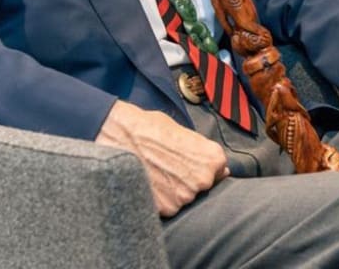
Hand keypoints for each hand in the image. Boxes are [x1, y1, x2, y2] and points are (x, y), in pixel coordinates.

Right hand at [96, 100, 228, 216]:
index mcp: (212, 158)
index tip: (185, 162)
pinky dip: (158, 200)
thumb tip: (218, 167)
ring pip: (183, 199)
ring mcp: (185, 196)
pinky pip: (166, 208)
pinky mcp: (165, 209)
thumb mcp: (183, 131)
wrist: (120, 136)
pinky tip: (147, 183)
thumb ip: (202, 152)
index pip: (217, 172)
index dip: (199, 167)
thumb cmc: (149, 128)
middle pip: (201, 188)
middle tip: (167, 167)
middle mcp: (203, 179)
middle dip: (187, 180)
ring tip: (154, 174)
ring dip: (172, 192)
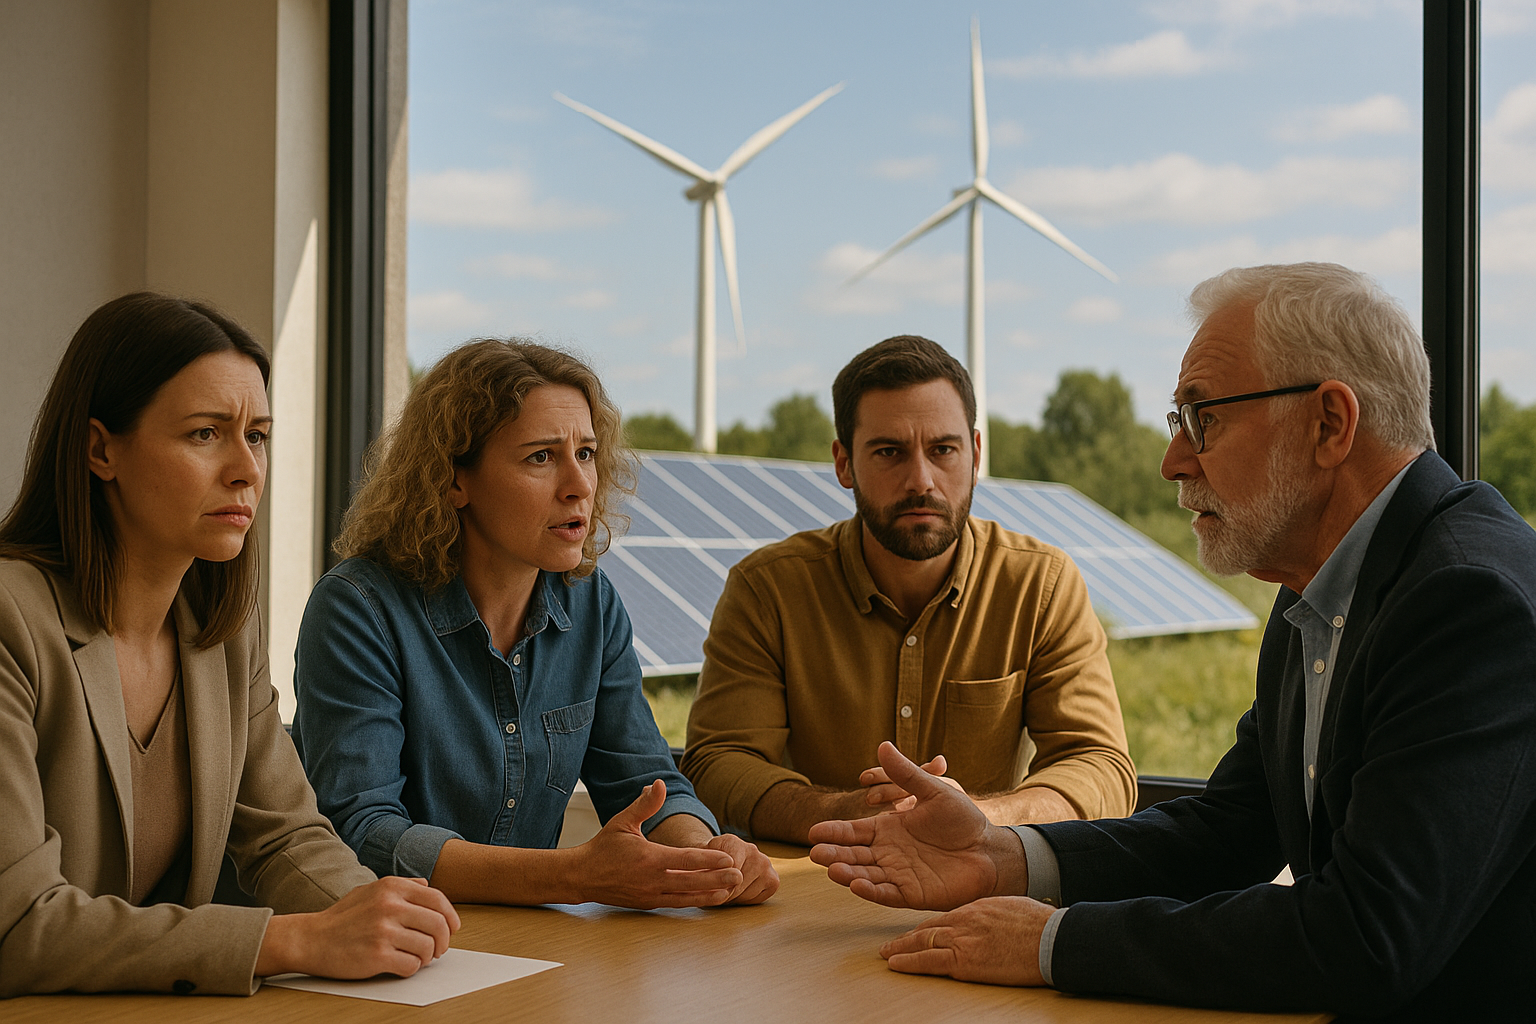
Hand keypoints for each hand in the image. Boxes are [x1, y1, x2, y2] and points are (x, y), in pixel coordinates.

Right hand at [256, 876, 459, 978]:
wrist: (310, 940)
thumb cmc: (341, 918)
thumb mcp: (369, 890)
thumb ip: (400, 886)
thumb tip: (427, 885)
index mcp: (391, 887)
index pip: (437, 899)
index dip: (450, 916)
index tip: (452, 928)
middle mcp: (390, 905)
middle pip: (438, 924)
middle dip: (443, 940)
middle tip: (438, 949)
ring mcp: (383, 931)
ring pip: (428, 947)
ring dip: (427, 957)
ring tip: (417, 957)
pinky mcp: (377, 956)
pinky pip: (411, 965)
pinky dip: (411, 969)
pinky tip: (401, 966)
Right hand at [576, 780, 743, 908]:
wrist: (582, 877)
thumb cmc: (603, 848)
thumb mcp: (622, 822)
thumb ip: (644, 804)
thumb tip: (658, 784)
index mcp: (648, 858)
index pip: (685, 859)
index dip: (708, 859)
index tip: (728, 858)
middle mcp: (651, 880)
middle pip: (691, 881)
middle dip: (717, 879)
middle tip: (740, 876)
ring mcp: (650, 895)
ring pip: (686, 897)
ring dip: (709, 894)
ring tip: (731, 891)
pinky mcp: (648, 904)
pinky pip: (676, 904)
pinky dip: (694, 901)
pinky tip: (709, 899)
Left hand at [705, 834, 780, 904]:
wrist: (718, 862)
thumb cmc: (706, 864)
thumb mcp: (696, 864)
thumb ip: (702, 870)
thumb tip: (711, 884)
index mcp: (730, 841)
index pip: (726, 867)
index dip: (716, 882)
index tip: (710, 886)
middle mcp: (752, 849)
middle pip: (736, 883)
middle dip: (723, 893)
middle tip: (716, 891)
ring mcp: (765, 863)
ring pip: (746, 893)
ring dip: (734, 898)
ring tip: (726, 891)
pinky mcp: (773, 879)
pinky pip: (759, 898)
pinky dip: (746, 900)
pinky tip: (739, 893)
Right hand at [809, 742, 1021, 909]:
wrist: (990, 850)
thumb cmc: (963, 820)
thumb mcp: (934, 791)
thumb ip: (907, 773)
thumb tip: (883, 744)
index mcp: (890, 828)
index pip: (854, 831)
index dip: (835, 832)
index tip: (814, 831)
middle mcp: (889, 853)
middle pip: (854, 854)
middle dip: (834, 853)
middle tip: (815, 853)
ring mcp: (899, 874)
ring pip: (866, 874)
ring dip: (848, 872)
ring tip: (831, 869)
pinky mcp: (912, 894)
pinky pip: (887, 893)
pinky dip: (871, 890)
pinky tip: (856, 885)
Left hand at [879, 896, 1054, 985]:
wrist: (1051, 939)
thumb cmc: (1038, 925)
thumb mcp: (1009, 909)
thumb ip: (991, 915)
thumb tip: (989, 922)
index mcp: (975, 909)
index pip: (941, 919)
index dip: (923, 928)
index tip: (913, 934)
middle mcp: (963, 922)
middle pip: (926, 929)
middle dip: (905, 938)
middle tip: (888, 945)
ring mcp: (963, 941)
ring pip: (922, 943)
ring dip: (900, 949)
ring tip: (885, 954)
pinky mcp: (967, 962)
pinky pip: (931, 961)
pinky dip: (910, 962)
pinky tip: (896, 964)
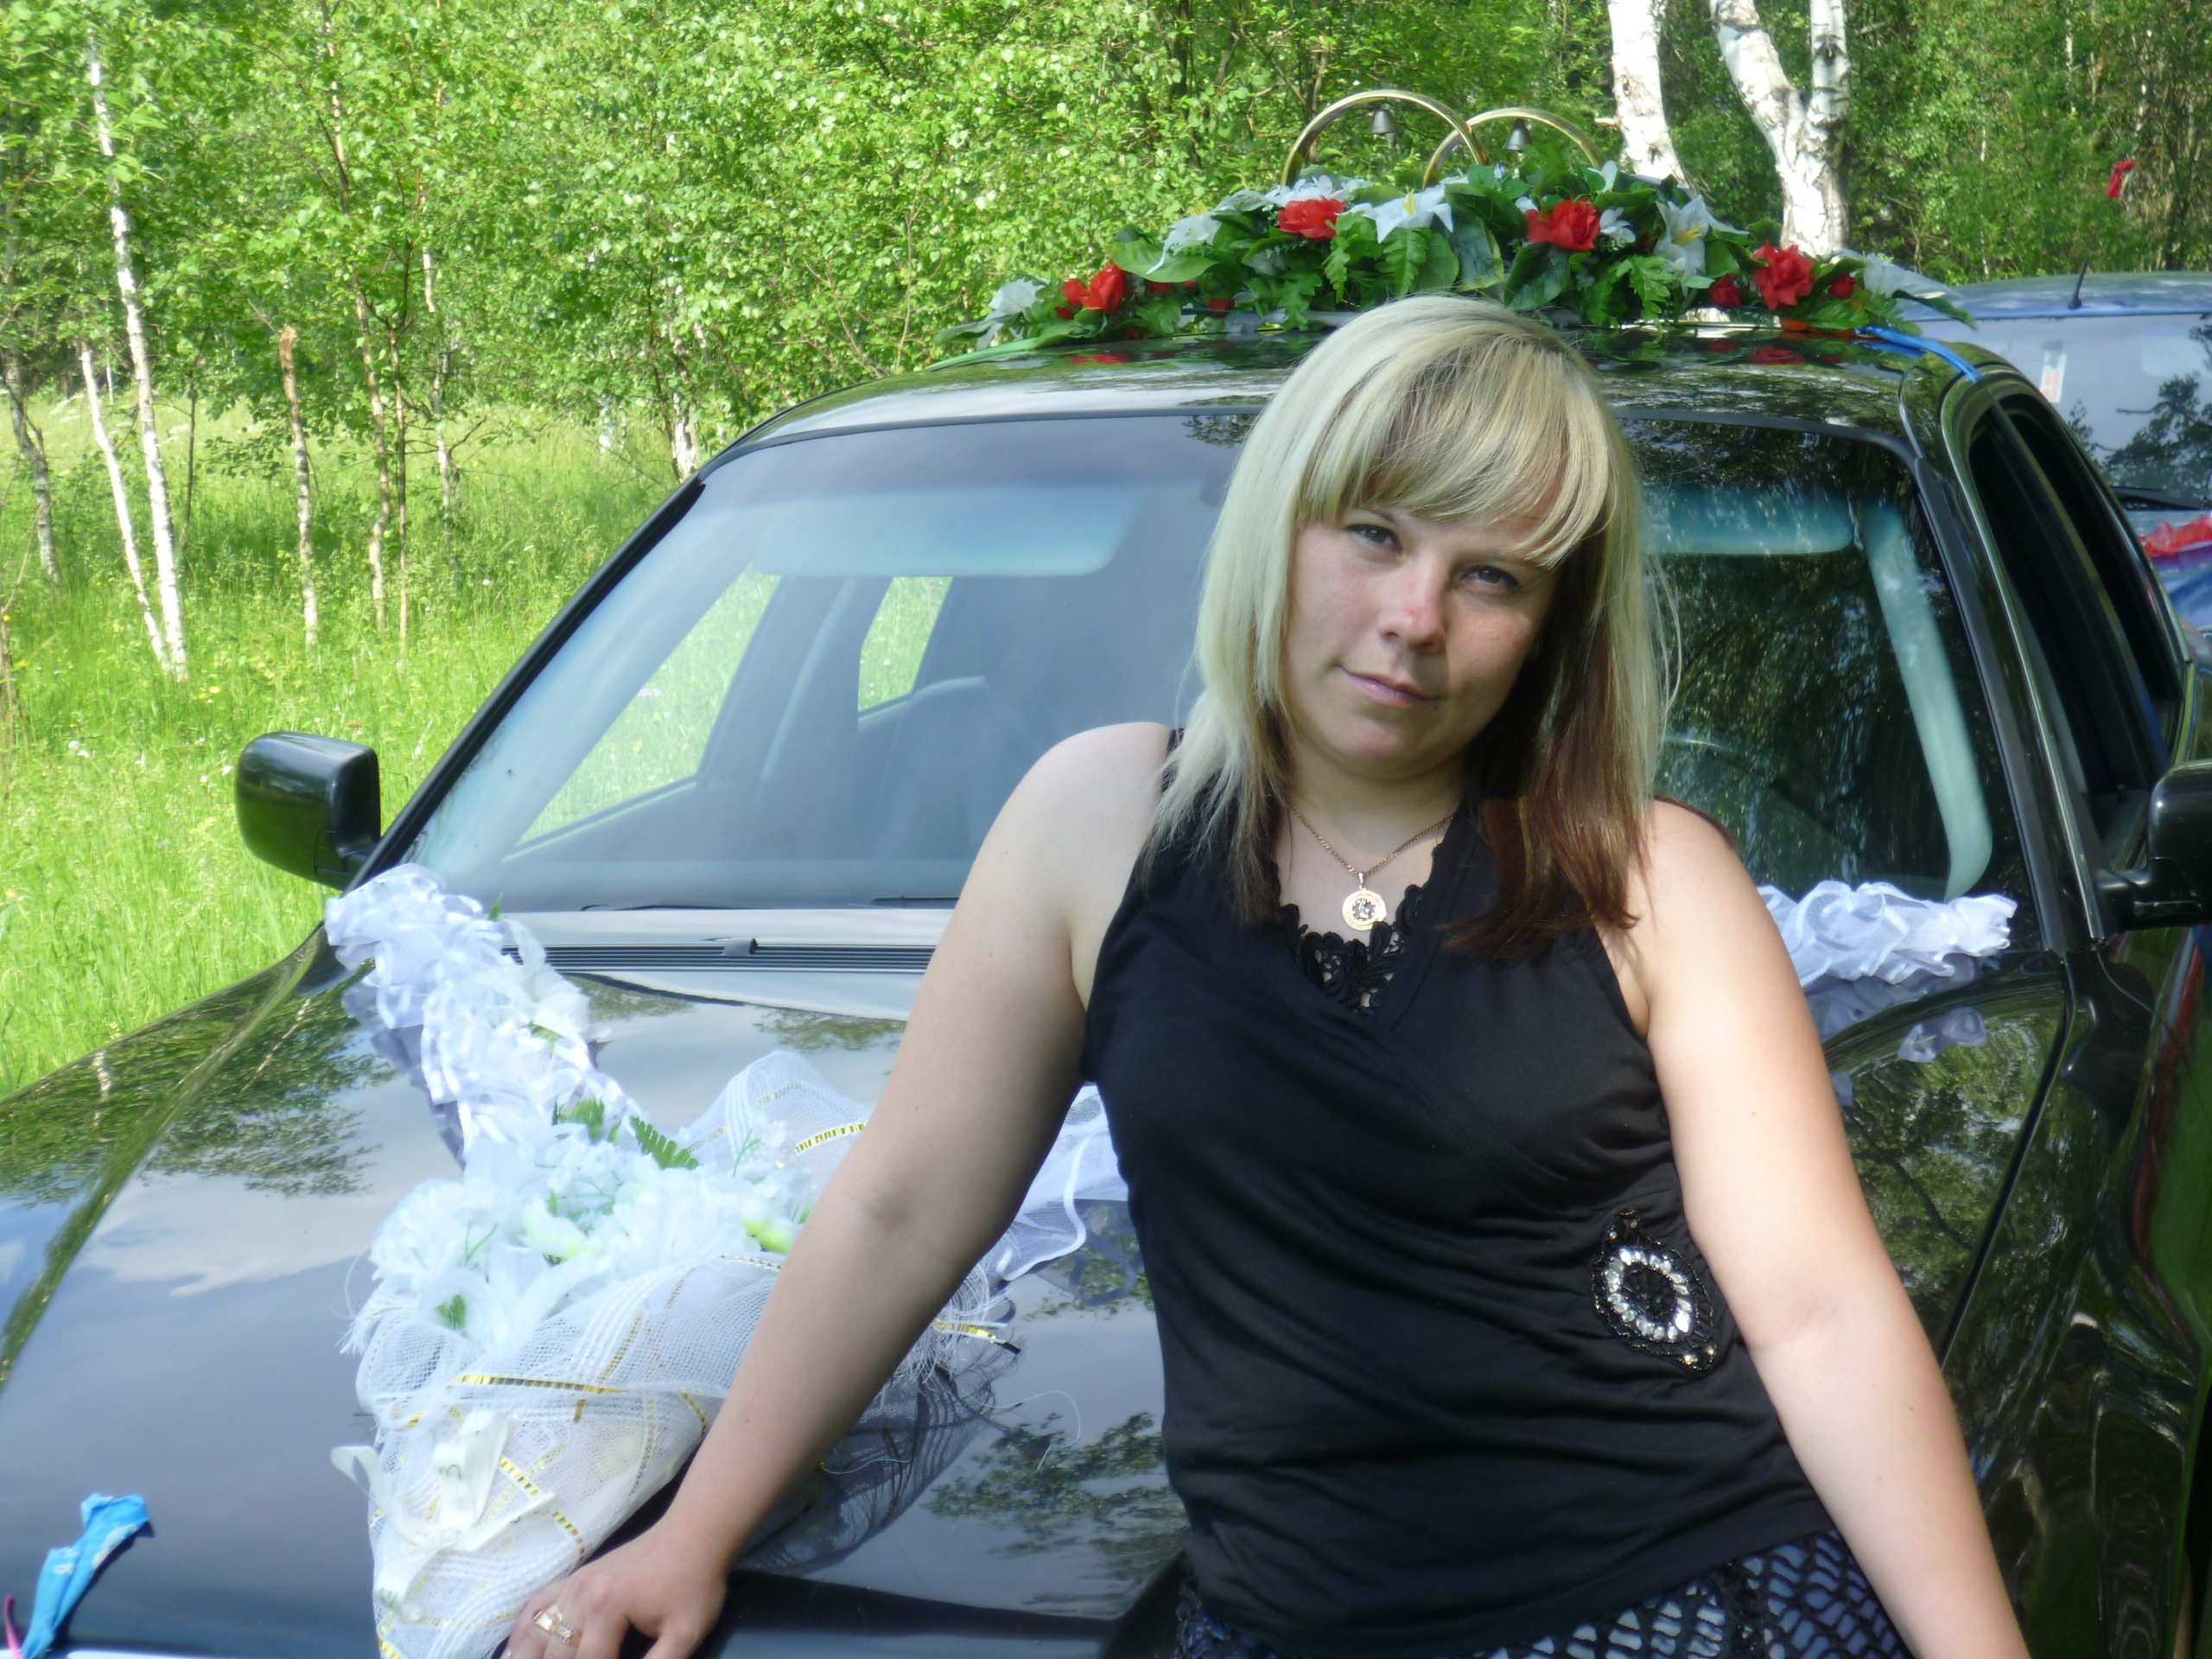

What needs to be done: Should there be pictures in the data, leave them out and return the rest exactly.

Written response:
Hand keypoints for each hand in the image. Boxes are [x1, y1, x2, y2] and points are (x, y), in pixel coordinates.

Right hand at [96, 100, 228, 216]:
index mcp: (212, 158)
index tip: (185, 162)
pinky dip: (158, 200)
thumb tip: (218, 167)
ring pip: (183, 199)
ring mcp: (185, 196)
pinky pip: (166, 208)
pinky mcp: (165, 209)
thumb mcp: (183, 131)
wrist: (120, 136)
pinky tip: (147, 183)
thumb ip: (202, 152)
index pip: (217, 172)
index dip: (199, 167)
thumb cmc: (149, 128)
middle pip: (201, 188)
middle tip: (167, 167)
middle mcp: (203, 179)
middle dip: (187, 180)
ring tip: (154, 174)
ring dip: (172, 192)
Hand keypoints for each hand in the image. Boxes are [x1, y1, x2, y2] and points are (x, y), in pixel coordinates.

Right hand at [256, 876, 459, 978]:
wrist: (310, 940)
thumb cmc: (341, 918)
thumb mcp: (369, 890)
thumb ip: (400, 886)
thumb tip: (427, 885)
index mcp: (391, 887)
index pip: (437, 899)
index dip: (450, 916)
index tip: (452, 928)
middle mcp: (390, 905)
middle pip: (438, 924)
middle dip: (443, 940)
middle tip: (438, 949)
ring mcp: (383, 931)
ring pip: (428, 947)
ring dip: (427, 957)
ring tip: (417, 957)
pinky mcp: (377, 956)
pinky pip: (411, 965)
pinky dip: (411, 969)
pinky tip: (401, 966)
Right hand at [576, 780, 743, 908]:
wrist: (582, 877)
thumb cmc: (603, 848)
thumb mcp: (622, 822)
thumb ip: (644, 804)
thumb tip: (658, 784)
index mcp: (648, 858)
index pip: (685, 859)
index dip: (708, 859)
index tip: (728, 858)
middle mcp: (651, 880)
middle pip: (691, 881)
middle dip: (717, 879)
middle tip: (740, 876)
ring mcp: (650, 895)
ring pip: (686, 897)
ring dip: (709, 894)
ring tip: (731, 891)
pinky mcp: (648, 904)
pinky pip: (676, 904)
pinky dip: (694, 901)
pinky tip: (709, 899)
Left hand at [705, 834, 780, 904]:
wrist: (718, 862)
thumb cmc: (706, 864)
thumb mcp: (696, 864)
thumb ip: (702, 870)
thumb tip: (711, 884)
index mcp: (730, 841)
index pip: (726, 867)
index dip: (716, 882)
index tip: (710, 886)
middle mcp: (752, 849)
middle pip: (736, 883)
middle dip: (723, 893)
middle tip: (716, 891)
ring mcp: (765, 863)
ring pip: (746, 893)
ring dip: (734, 898)
ring tip: (726, 891)
pinky mcp: (773, 879)
pinky pip: (759, 898)
pinky dip: (746, 900)
pinky tip: (739, 893)
Right hand at [809, 742, 1021, 909]:
wrist: (990, 850)
thumb cmc: (963, 820)
thumb mcp: (934, 791)
thumb ip: (907, 773)
thumb tip: (883, 744)
index mcp: (890, 828)
index pip: (854, 831)
index dip: (835, 832)
index tip: (814, 831)
middle mcp: (889, 853)
middle pip: (854, 854)
middle dip: (834, 853)
middle tip: (815, 853)
ring mcp: (899, 874)
ring pip: (866, 874)
ring dip: (848, 872)
ring tip: (831, 869)
pinky mcp: (912, 894)
pinky pip: (887, 893)
pinky dip: (871, 890)
pinky tip: (856, 885)
Left hand at [879, 896, 1054, 985]:
wrist: (1051, 939)
thumb cmc: (1038, 925)
thumb mcp: (1009, 909)
thumb ip: (991, 915)
thumb tip: (989, 922)
index mcp: (975, 909)
index pip: (941, 919)
index dip: (923, 928)
index tip: (913, 934)
middle mcp: (963, 922)
middle pip: (926, 929)
middle dip: (905, 938)
middle tip: (888, 945)
ring mcp: (963, 941)
ring pip: (922, 943)
ring dip: (900, 949)
ring tip: (885, 954)
pinky mcp: (967, 962)
pinky pip: (931, 961)
pinky dip: (910, 962)
pinky tip: (896, 964)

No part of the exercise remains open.